Columnist Susan Snyder: DeCastros are voices for all time
Tuesday, April 8, 2003 | 8:28 a.m.
The war is in Iraq, but the bombshells exploding in Las Vegas are Cuban.
The DeCastro Sisters -- Peggy and Cherie -- still call themselves the "Cuban bombshells," and still tear it up on valley stages.
The DeCastros are pushing, at, or past 80. Cherie doesn't want to tell her age, so Peggy won't tell hers either.
Such sisterly solidarity likely is the only way siblings could survive a 45-year singing career the first time around, only to find the desire to come out of retirement and sing once again.
A sense of humor doesn't hurt either.
"We never let the other one get away with anything," said Peggy, the elder. "We're always saying, 'Your lipstick is too dark,' or something."
Babette, their youngest sister, passed away in 1993. Olgita DeCastro Marino, a cousin, filled the onstage gap left by Babette, but died in 2000. Peggy retired from the trio in 1996 when her husband, a California veterinarian, fell ill.
He died in February, and Cherie traveled to California to coax her sister back to Las Vegas and back onstage. Lois "Louisa" Denny makes the twosome a trio once again.

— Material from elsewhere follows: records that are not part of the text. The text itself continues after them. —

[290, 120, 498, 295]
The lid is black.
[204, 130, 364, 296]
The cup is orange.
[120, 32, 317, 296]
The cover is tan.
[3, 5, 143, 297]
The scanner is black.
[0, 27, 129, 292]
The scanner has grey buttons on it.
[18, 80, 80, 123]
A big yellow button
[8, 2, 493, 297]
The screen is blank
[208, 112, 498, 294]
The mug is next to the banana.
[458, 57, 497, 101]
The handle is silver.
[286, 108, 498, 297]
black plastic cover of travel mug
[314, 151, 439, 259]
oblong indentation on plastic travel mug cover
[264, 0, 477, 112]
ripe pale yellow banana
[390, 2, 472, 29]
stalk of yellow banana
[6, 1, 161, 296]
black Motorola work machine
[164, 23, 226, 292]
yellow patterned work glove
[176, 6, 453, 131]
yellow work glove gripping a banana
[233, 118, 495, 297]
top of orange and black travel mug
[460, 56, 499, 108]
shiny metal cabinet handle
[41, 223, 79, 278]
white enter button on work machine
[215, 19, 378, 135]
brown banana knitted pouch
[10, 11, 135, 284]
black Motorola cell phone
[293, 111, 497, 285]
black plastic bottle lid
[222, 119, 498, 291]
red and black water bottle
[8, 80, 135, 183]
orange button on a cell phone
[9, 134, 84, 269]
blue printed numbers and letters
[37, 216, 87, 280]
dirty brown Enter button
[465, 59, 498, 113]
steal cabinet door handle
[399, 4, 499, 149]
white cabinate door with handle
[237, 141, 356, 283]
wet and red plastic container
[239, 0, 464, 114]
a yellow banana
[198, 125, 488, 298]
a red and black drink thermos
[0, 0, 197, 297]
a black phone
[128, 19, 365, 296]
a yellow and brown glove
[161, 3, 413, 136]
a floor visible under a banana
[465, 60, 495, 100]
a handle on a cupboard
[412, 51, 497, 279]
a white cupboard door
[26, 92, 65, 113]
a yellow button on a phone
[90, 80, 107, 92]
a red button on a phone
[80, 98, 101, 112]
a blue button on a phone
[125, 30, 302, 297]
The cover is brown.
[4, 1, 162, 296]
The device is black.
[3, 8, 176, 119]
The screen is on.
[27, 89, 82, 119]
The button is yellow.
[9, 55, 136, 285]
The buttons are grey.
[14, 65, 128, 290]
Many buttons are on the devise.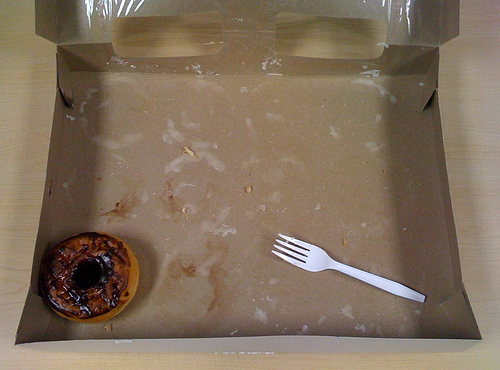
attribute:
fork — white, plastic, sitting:
[271, 233, 427, 305]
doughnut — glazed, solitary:
[39, 232, 139, 324]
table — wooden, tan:
[0, 0, 499, 369]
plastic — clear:
[35, 0, 460, 47]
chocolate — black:
[42, 232, 131, 320]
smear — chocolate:
[95, 170, 239, 327]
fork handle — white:
[333, 263, 427, 304]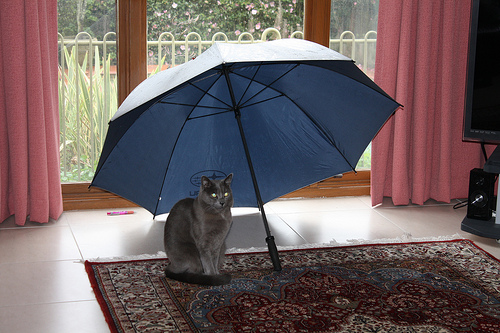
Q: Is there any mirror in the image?
A: No, there are no mirrors.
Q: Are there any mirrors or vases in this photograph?
A: No, there are no mirrors or vases.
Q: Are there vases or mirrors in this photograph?
A: No, there are no mirrors or vases.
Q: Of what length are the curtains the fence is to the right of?
A: The curtains are long.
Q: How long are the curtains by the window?
A: The curtains are long.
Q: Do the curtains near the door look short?
A: No, the curtains are long.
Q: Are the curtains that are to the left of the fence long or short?
A: The curtains are long.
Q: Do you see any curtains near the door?
A: Yes, there are curtains near the door.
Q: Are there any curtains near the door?
A: Yes, there are curtains near the door.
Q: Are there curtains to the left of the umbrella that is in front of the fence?
A: Yes, there are curtains to the left of the umbrella.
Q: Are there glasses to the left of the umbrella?
A: No, there are curtains to the left of the umbrella.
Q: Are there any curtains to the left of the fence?
A: Yes, there are curtains to the left of the fence.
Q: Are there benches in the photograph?
A: No, there are no benches.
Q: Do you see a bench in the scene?
A: No, there are no benches.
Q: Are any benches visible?
A: No, there are no benches.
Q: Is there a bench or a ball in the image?
A: No, there are no benches or balls.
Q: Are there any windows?
A: Yes, there is a window.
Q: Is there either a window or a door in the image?
A: Yes, there is a window.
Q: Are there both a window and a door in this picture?
A: Yes, there are both a window and a door.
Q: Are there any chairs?
A: No, there are no chairs.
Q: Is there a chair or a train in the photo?
A: No, there are no chairs or trains.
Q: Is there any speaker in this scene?
A: Yes, there are speakers.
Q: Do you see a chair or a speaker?
A: Yes, there are speakers.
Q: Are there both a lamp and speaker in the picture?
A: No, there are speakers but no lamps.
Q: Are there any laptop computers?
A: No, there are no laptop computers.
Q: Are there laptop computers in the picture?
A: No, there are no laptop computers.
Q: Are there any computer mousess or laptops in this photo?
A: No, there are no laptops or computer mousess.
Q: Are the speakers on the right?
A: Yes, the speakers are on the right of the image.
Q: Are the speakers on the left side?
A: No, the speakers are on the right of the image.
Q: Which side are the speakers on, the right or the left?
A: The speakers are on the right of the image.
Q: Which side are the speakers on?
A: The speakers are on the right of the image.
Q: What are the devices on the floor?
A: The devices are speakers.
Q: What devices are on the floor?
A: The devices are speakers.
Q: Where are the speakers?
A: The speakers are on the floor.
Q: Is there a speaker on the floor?
A: Yes, there are speakers on the floor.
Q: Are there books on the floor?
A: No, there are speakers on the floor.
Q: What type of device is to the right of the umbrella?
A: The devices are speakers.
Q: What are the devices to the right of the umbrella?
A: The devices are speakers.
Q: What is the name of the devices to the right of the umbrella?
A: The devices are speakers.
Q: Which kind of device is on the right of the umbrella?
A: The devices are speakers.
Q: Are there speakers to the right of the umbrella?
A: Yes, there are speakers to the right of the umbrella.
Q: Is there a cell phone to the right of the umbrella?
A: No, there are speakers to the right of the umbrella.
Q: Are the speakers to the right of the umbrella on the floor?
A: Yes, the speakers are to the right of the umbrella.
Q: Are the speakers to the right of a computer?
A: No, the speakers are to the right of the umbrella.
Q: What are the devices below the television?
A: The devices are speakers.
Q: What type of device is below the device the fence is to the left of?
A: The devices are speakers.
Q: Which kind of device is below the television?
A: The devices are speakers.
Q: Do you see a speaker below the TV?
A: Yes, there are speakers below the TV.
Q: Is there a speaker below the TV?
A: Yes, there are speakers below the TV.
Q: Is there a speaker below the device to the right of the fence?
A: Yes, there are speakers below the TV.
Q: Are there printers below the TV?
A: No, there are speakers below the TV.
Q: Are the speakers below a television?
A: Yes, the speakers are below a television.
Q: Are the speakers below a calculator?
A: No, the speakers are below a television.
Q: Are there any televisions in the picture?
A: Yes, there is a television.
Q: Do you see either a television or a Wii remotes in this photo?
A: Yes, there is a television.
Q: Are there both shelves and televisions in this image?
A: No, there is a television but no shelves.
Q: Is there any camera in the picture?
A: No, there are no cameras.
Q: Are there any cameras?
A: No, there are no cameras.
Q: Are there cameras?
A: No, there are no cameras.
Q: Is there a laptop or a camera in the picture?
A: No, there are no cameras or laptops.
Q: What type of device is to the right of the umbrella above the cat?
A: The device is a television.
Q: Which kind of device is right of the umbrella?
A: The device is a television.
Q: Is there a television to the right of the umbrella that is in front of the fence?
A: Yes, there is a television to the right of the umbrella.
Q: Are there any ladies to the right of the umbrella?
A: No, there is a television to the right of the umbrella.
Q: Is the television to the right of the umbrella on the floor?
A: Yes, the television is to the right of the umbrella.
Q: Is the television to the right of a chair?
A: No, the television is to the right of the umbrella.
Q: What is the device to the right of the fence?
A: The device is a television.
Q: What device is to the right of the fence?
A: The device is a television.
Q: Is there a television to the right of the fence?
A: Yes, there is a television to the right of the fence.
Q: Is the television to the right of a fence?
A: Yes, the television is to the right of a fence.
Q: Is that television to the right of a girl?
A: No, the television is to the right of a fence.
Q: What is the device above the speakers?
A: The device is a television.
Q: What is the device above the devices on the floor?
A: The device is a television.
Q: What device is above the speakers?
A: The device is a television.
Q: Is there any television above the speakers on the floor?
A: Yes, there is a television above the speakers.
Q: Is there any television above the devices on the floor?
A: Yes, there is a television above the speakers.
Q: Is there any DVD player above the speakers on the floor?
A: No, there is a television above the speakers.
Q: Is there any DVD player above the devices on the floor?
A: No, there is a television above the speakers.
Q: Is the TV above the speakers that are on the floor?
A: Yes, the TV is above the speakers.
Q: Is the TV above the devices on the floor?
A: Yes, the TV is above the speakers.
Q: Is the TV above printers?
A: No, the TV is above the speakers.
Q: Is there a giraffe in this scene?
A: No, there are no giraffes.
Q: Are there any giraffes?
A: No, there are no giraffes.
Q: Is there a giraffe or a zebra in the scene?
A: No, there are no giraffes or zebras.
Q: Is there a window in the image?
A: Yes, there is a window.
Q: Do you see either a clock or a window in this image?
A: Yes, there is a window.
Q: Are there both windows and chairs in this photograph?
A: No, there is a window but no chairs.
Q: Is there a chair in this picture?
A: No, there are no chairs.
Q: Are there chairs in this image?
A: No, there are no chairs.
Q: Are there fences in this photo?
A: Yes, there is a fence.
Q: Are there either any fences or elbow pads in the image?
A: Yes, there is a fence.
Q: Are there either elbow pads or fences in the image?
A: Yes, there is a fence.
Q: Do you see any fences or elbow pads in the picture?
A: Yes, there is a fence.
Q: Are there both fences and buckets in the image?
A: No, there is a fence but no buckets.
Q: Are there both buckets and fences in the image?
A: No, there is a fence but no buckets.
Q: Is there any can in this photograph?
A: No, there are no cans.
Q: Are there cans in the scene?
A: No, there are no cans.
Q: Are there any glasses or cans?
A: No, there are no cans or glasses.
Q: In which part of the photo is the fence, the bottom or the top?
A: The fence is in the top of the image.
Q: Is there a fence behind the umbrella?
A: Yes, there is a fence behind the umbrella.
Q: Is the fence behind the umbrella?
A: Yes, the fence is behind the umbrella.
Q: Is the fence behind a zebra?
A: No, the fence is behind the umbrella.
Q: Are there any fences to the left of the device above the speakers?
A: Yes, there is a fence to the left of the TV.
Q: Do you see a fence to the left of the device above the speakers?
A: Yes, there is a fence to the left of the TV.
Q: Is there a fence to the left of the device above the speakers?
A: Yes, there is a fence to the left of the TV.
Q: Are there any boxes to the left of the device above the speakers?
A: No, there is a fence to the left of the television.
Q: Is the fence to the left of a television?
A: Yes, the fence is to the left of a television.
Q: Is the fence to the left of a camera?
A: No, the fence is to the left of a television.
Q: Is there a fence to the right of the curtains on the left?
A: Yes, there is a fence to the right of the curtains.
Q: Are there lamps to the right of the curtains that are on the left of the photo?
A: No, there is a fence to the right of the curtains.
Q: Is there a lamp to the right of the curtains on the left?
A: No, there is a fence to the right of the curtains.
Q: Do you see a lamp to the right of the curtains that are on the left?
A: No, there is a fence to the right of the curtains.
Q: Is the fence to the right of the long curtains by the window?
A: Yes, the fence is to the right of the curtains.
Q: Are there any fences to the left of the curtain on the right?
A: Yes, there is a fence to the left of the curtain.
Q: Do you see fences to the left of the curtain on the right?
A: Yes, there is a fence to the left of the curtain.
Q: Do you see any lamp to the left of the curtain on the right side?
A: No, there is a fence to the left of the curtain.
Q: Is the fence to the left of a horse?
A: No, the fence is to the left of a curtain.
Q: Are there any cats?
A: Yes, there is a cat.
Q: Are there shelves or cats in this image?
A: Yes, there is a cat.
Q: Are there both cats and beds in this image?
A: No, there is a cat but no beds.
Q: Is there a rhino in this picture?
A: No, there are no rhinos.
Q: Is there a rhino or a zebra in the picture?
A: No, there are no rhinos or zebras.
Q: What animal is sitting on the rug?
A: The animal is a cat.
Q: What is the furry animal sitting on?
A: The cat is sitting on the rug.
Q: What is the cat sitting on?
A: The cat is sitting on the rug.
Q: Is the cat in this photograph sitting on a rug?
A: Yes, the cat is sitting on a rug.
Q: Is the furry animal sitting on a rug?
A: Yes, the cat is sitting on a rug.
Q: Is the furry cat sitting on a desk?
A: No, the cat is sitting on a rug.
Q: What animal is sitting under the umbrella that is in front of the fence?
A: The cat is sitting under the umbrella.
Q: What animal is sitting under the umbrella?
A: The animal is a cat.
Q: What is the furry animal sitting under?
A: The cat is sitting under the umbrella.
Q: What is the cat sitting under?
A: The cat is sitting under the umbrella.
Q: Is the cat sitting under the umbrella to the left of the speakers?
A: Yes, the cat is sitting under the umbrella.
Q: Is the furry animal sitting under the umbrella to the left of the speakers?
A: Yes, the cat is sitting under the umbrella.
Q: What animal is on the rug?
A: The cat is on the rug.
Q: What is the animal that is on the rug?
A: The animal is a cat.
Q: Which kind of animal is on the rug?
A: The animal is a cat.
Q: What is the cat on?
A: The cat is on the rug.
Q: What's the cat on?
A: The cat is on the rug.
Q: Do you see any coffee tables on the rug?
A: No, there is a cat on the rug.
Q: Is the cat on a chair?
A: No, the cat is on a rug.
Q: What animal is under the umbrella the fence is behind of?
A: The cat is under the umbrella.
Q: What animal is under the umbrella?
A: The cat is under the umbrella.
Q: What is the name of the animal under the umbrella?
A: The animal is a cat.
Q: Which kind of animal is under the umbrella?
A: The animal is a cat.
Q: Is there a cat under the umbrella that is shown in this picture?
A: Yes, there is a cat under the umbrella.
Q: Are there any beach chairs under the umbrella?
A: No, there is a cat under the umbrella.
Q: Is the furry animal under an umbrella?
A: Yes, the cat is under an umbrella.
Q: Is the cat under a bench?
A: No, the cat is under an umbrella.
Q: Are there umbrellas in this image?
A: Yes, there is an umbrella.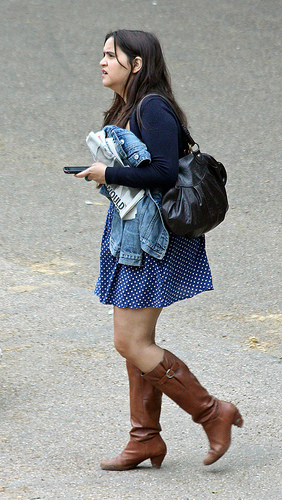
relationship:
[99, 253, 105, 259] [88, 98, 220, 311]
dot on dress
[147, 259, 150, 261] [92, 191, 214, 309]
dot adorning dress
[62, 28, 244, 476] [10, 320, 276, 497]
person walking on sidewalk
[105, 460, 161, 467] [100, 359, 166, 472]
bottom of shoe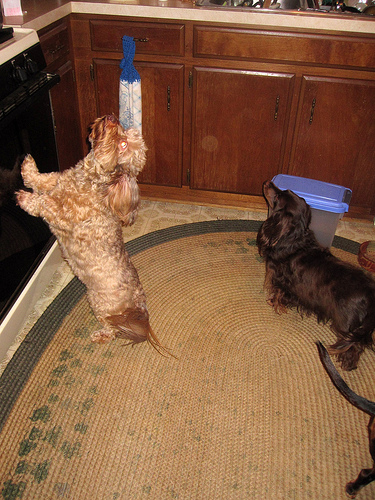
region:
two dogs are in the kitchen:
[15, 110, 369, 359]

The DeCastros' mother was a former "Ziegfeld Follies" dancer in New York City, and their father owned a sugar cane plantation in the Dominican Republic. Peggy was born on the plantation. Cherie was born in New York, and Babette was born after the family moved to Havana.
Sitting on the sofas in Cherie's apartment in Cambridge Towers Apartments one recent afternoon, the sisters recalled the upbringing that forged their bond.
"We grew up in Cuba in this big mansion. Our daddy kept us isolated," Peggy said.
"We had a ball," Cherie added. "We were three little princesses living in a castle."
Their mother took up opera singing as a hobby. Pretty soon her daughters were singing too. They were imitating the Andrews Sisters and hitting Cuban stages before any had turned 14.
And they sang in English. In one of their first public performances as children they wore white dresses, carried U.S. flags and sang the U.S. national anthem.
"We didn't want to be Latin singers. We wanted to be American," Peggy said.
"Our mother used to say, 'You're going to the States. You learn your George Washington and other history,' " Cherie added.
They moved to America, where they played such places as New York's Copacabana, appeared in a movie with Carmen Miranda and made it big in 1955 with their one and only hit, "Teach Me Tonight." The song remains their hallmark and is on the CD they released last year.
Though technically on the one-hit-wonders list, the true wonder of the DeCastro sisters is that after all these years they are still singing, still dancing and still good friends.
Their stages are more likely to be in community centers or schools now. But their dresses are still slit up to there, and they dance in stilettos that would cripple women half their age.
"They don't stop moving. They're like jumping beans," said Desire Di Lorenzo-Proctor, their manager.
And they're living proof that life gets better with age.
"We're oldies but goodies," Cherie said.